George Karam; Jean Chastre; Mark H. Wilcox; Jean-Louis Vincent


Crit Care. 2016;20(136) 

In This Article

Links Between Antibiotic Prescribing and Resistance

Most of the time, antibiotics do not create resistance per se. Antibiotic resistance determinants have been circulating within the microbial genome for millennia, largely predating the manufacture and use of antibiotics by human beings.[11,12] This was conclusively demonstrated by D'Costa et al.[12] using targeted metagenomic analyses of rigorously authenticated ancient DNA from 30,000-year-old permafrost sediments and the identification of a highly diverse collection of genes encoding resistance to β-lactam, tetracycline, and glycopeptide antibiotics, very similar to the genes currently expressed by bacteria in healthcare-associated infections. The emergence and dissemination of resistant microorganisms during antimicrobial therapy is thus essentially driven by the selection of the small fraction of naturally resistant bacteria that exist in all microbiota, because of the pressure they exert on the susceptible microorganisms, giving a survival advantage to the cells that are intrinsically resistant to the antimicrobial agent(s) used. In ICU patients, this phenomenon is not only operational at the level of the infected site but also at the level of the digestive tract microbiota and other commensal floras, where the huge number of bacteria present may very rapidly promote the emergence of drug-resistant microorganisms. Even if these bacteria do not themselves cause disease, they can easily share these resistance genes with bacteria that do, through direct exchange of DNA (by conjugation or extrachromosomal plasmid DNA). One recent study confirmed that short exposure to imipenem in ICU patients was followed by a significant increase in carriage of imipenem-resistant Gram-negative bacilli.[13] The risk of acquisition was 5.9 times higher in patients who received only 1–3 days of imipenem treatment compared with controls, and increased to 7.8 times higher in those who received longer treatments.

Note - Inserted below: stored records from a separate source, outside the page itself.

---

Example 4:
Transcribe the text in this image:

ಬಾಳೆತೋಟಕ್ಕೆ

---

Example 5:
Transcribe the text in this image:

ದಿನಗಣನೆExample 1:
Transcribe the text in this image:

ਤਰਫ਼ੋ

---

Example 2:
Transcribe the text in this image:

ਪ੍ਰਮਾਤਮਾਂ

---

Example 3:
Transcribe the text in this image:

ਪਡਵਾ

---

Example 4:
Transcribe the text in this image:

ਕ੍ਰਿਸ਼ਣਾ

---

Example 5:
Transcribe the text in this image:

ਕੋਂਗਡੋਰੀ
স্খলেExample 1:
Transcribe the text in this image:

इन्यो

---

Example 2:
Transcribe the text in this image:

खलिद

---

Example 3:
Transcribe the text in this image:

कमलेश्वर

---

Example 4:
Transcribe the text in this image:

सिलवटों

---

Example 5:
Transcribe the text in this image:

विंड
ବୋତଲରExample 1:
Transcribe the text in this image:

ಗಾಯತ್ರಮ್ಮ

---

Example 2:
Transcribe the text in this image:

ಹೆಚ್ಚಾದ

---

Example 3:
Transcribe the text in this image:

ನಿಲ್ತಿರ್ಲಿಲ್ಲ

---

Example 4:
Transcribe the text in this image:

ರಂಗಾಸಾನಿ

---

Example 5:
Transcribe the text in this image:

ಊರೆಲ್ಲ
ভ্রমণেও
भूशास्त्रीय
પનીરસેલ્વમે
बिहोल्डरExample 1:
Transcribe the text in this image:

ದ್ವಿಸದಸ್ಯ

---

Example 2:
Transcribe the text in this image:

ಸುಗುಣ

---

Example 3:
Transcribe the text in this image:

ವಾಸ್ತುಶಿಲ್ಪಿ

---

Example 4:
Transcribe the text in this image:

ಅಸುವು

Numerous studies in human and veterinary medicine have shown a correlation between consumption of antimicrobials and resistance in bacteria isolated from infected humans.[14–19] Recent studies have also confirmed the direct effect of antibiotic use in selecting resistant organisms at the individual level. For example, Malhotra-Kumar et al.[20] demonstrated in a double-blind, randomized trial performed in a large group of healthy volunteers that macrolide exposure for 7 days led directly to the emergence of resistance in the oral streptococcal flora.

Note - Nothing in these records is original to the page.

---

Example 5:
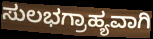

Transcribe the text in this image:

ಸುಲಭಗ್ರಾಹ್ಯವಾಗಿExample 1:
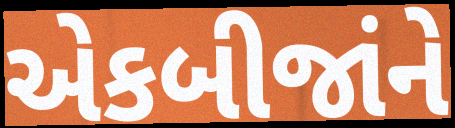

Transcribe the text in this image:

એકબીજાંને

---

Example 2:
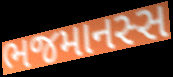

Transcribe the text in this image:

ભજમાનસ્સ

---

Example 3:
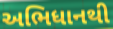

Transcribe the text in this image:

અભિધાનથી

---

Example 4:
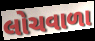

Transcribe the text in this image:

લોચવાળા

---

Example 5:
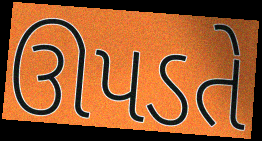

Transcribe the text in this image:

ઊપડતે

In addition to the selection pressure they exert on susceptible bacteria, antibiotics can influence antibiotic resistance through several other mechanisms, including changes in cell permeability and efflux or alterations in the antibiotic target, and horizontal transfer of resistance genes.[21] Many antibiotics, even at very low concentrations that cannot kill susceptible bacteria, induce the formation of reactive oxygen species (ROS), which can damage bacterial DNA, increasing genetic variability.[22] Selection of hypermutable clones is another undesirable consequence that can enhance resistance development.

The potential to select resistant strains of P. aeruginosa with antibiotics that have activity against P. aeruginosa has been demonstrated repeatedly in the medical literature.[23,24] What has evolved from this risk of selecting resistance is the concept of stratifying therapy for infections based on the likelihood of the presence or absence of P. aeruginosa as the etiologic agent of the infection, and this has been a core consideration in multiple clinical guidelines.[25,26]

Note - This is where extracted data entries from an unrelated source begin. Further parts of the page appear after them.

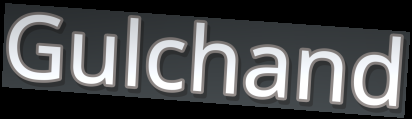
Gulchand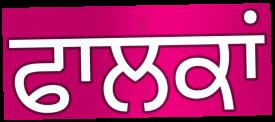
ਫਾਲਕਾਂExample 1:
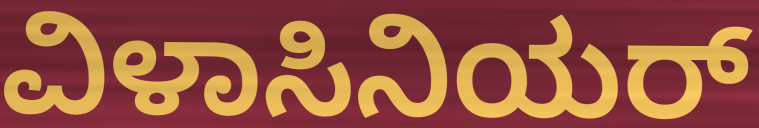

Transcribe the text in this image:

ವಿಳಾಸಿನಿಯರ್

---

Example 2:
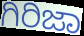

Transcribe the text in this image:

ಗಿರಿಜಾ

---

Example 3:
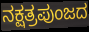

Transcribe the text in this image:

ನಕ್ಷತ್ರಪುಂಜದ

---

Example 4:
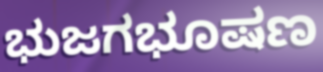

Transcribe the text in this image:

ಭುಜಗಭೂಷಣ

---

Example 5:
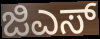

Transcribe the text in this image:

ಜಿಎಸ್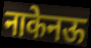
नाकेनऊ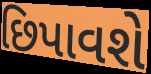
છિપાવશે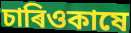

There are numerous reports of carbapenemase outbreaks linked to various classes of antibiotics. In contrast to establishing a link to only one specific class of antibiotics, there is an evolving body of medical literature suggesting an important relationship between prior antimicrobial therapy and the subsequent identification of carbapenemase-producing bacteria. In a 4-year case–control study of 102 patients, the only covariate independently associated with CRE in all multivariate analyses was the cumulative number of prior antibiotic exposures.[27] A 26-month case–control study (96 ESBL-carbapenem-resistant K. pneumoniae and 55 ESBL-carbapenem-sensitive K. pneumoniae) from Greece identified both prior cumulative exposure to antibiotics and increasing duration of prior treatment as risk factors.[28] Antibiotic treatments shown in this study to be associated with the isolation of carbapenemases were therapy with β-lactam/β-lactamase inhibitor or with a combination of fluoroquinolone and carbapenem. These data are consistent with previous reports that no particular class of antibiotic is the predominant predisposing factor for selection of carbapenemase production, but that it is rather the intensity and duration of antibiotic therapy which are the most important variables in creating the milieu in which carbapenemase-producing bacteria are selected.